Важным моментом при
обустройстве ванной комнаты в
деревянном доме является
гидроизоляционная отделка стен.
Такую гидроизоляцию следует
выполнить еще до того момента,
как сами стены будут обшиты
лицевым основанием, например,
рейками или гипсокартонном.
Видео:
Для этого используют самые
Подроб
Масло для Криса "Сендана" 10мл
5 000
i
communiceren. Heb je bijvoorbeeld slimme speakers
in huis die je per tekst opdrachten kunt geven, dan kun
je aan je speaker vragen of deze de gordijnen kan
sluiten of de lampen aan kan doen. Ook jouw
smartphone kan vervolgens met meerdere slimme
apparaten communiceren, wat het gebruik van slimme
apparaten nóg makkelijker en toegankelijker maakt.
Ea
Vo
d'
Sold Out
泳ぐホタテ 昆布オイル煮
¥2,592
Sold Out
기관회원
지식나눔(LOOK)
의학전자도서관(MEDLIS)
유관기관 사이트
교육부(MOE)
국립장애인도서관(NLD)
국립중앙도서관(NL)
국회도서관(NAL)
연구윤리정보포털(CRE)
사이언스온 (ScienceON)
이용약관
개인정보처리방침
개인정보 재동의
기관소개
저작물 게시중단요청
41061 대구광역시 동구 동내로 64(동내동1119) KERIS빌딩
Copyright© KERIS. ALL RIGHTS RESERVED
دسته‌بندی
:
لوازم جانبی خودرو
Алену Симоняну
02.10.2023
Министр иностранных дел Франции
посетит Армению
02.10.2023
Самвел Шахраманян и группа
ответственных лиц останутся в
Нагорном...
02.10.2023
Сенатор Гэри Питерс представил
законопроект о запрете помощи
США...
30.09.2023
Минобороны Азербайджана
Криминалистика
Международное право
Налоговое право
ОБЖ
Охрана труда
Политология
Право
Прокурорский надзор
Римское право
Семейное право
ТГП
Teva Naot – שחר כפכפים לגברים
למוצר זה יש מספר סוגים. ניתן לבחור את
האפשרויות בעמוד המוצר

——————

• _Exercise brief_
Repeat the lines from the one containing "smartphone kan vervolgens met meerdere slimme" through the end of the listing, exactly and without any other lines; both ends are included.

• _Task output_
smartphone kan vervolgens met meerdere slimme
apparaten communiceren, wat het gebruik van slimme
apparaten nóg makkelijker en toegankelijker maakt.
Ea
Vo
d'
Sold Out
泳ぐホタテ 昆布オイル煮
¥2,592
Sold Out
기관회원
지식나눔(LOOK)
의학전자도서관(MEDLIS)
유관기관 사이트
교육부(MOE)
국립장애인도서관(NLD)
국립중앙도서관(NL)
국회도서관(NAL)
연구윤리정보포털(CRE)
사이언스온 (ScienceON)
이용약관
개인정보처리방침
개인정보 재동의
기관소개
저작물 게시중단요청
41061 대구광역시 동구 동내로 64(동내동1119) KERIS빌딩
Copyright© KERIS. ALL RIGHTS RESERVED
دسته‌بندی
:
لوازم جانبی خودرو
Алену Симоняну
02.10.2023
Министр иностранных дел Франции
посетит Армению
02.10.2023
Самвел Шахраманян и группа
ответственных лиц останутся в
Нагорном...
02.10.2023
Сенатор Гэри Питерс представил
законопроект о запрете помощи
США...
30.09.2023
Минобороны Азербайджана
Криминалистика
Международное право
Налоговое право
ОБЖ
Охрана труда
Политология
Право
Прокурорский надзор
Римское право
Семейное право
ТГП
Teva Naot – שחר כפכפים לגברים
למוצר זה יש מספר סוגים. ניתן לבחור את
האפשרויות בעמוד המוצר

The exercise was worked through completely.